六話2
その日は雨だった。
この格好つけた言葉が指す今日は、決してただ香里に悲しい現実を見せられた日だという事ではなく、重大な変化が訪れたからだ。
そう、こんな格好つけた言葉使って誤魔化さなきゃやってらんない出来事、って滅茶苦茶他意だらけじゃん。
始まりは一本の電話、相手は藤宮宗二、そう、職業冒険家の藤宮藤谷の父親だ。
お昼が過ぎた頃、香里と作ったカレーを食べて食器を洗ってる時に電話がきた。食器を香里に任せ電話に向かった。
「はい、藤宮です」
「もしもし! 藤谷か!?」
言わなくても声と台詞で誰かは簡単に判別出来る。さっきから後ろで鳴り響く銃声と、誰かの悲鳴が気になって仕方ないが。だが、気にしてはいけない、相手はなんたって藤宮宗二なのだから。
「それ以外に誰が出るんだよ?」
「お前の未来の奥さんがたまに出るじゃないか」
実を言わなくても、半居候状態の香里さんは家事はおろか、電話にだって出てくれます。凄く助かってるんですが、父親からの電話を勝手に会話して、勝手に切るのはやめて頂きたかったりする。

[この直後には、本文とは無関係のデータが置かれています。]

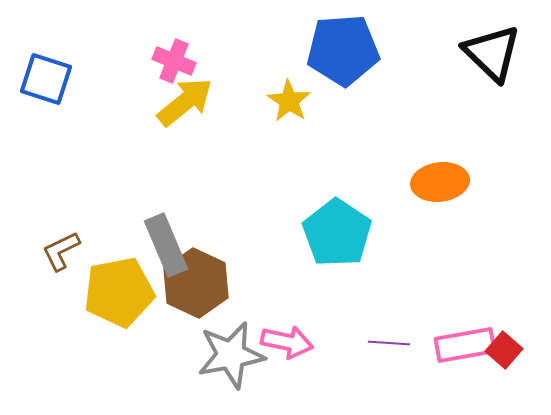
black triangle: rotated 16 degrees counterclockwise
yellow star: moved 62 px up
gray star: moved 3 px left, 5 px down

その時の自称は『未来の奥さん』『貴方の未来の娘』『むしろもう娘』とか謎の自称を言ってから会話するらしい、なぜかその香里美々本人が自慢気に語ってた。藤谷はそれに対してもう何も言わない事にした。
「それで? 今回はどうしたの?」
脱線したら長くなりそうなので、本題を出して貰うことにした。
「ああ、父さんな、まだ帰れそうにないんだ。んで、一人女の子拾ったから、そっちに向かわせた。今日の午後一時位に着くらしいから駅に迎えに行ってくれ」
「はい?」
拾った?拾ったってなんだ?女の子?猫とか犬とかじゃないんだよな。
「孤児らしくてな、なんだか可哀想だからつい、な」
「……………」
つい?ついってなに?ついで孤児拾うか?………………そういや、俺も似たような境遇だった。

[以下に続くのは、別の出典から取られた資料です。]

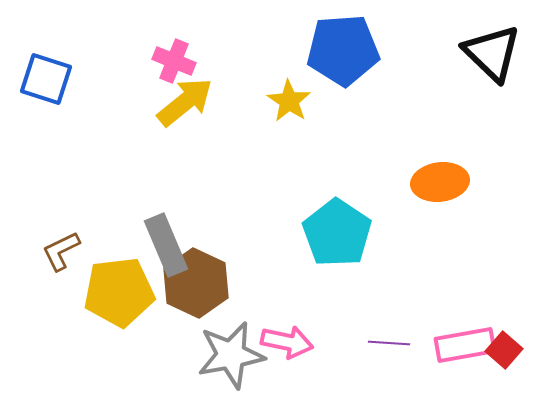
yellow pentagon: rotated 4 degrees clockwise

藤谷だってこの男に拾われた。だからと言ってもう一人拾って良い理由にはならない。
「白い服着た可愛い子だから、後よろしく」
なにか爆発音共に電話はそこで切れた。
既に藤谷の頭は父親の安否という下らない事はシャットアウトされ、白い服着た謎の少女の事ばかり。
「時間は………一時半じゃん」
確信した事は二つ。
一つは自分の父親は日本に居らず、時差というものをちゃんと理解してない。
もう一つは、大遅刻だということ。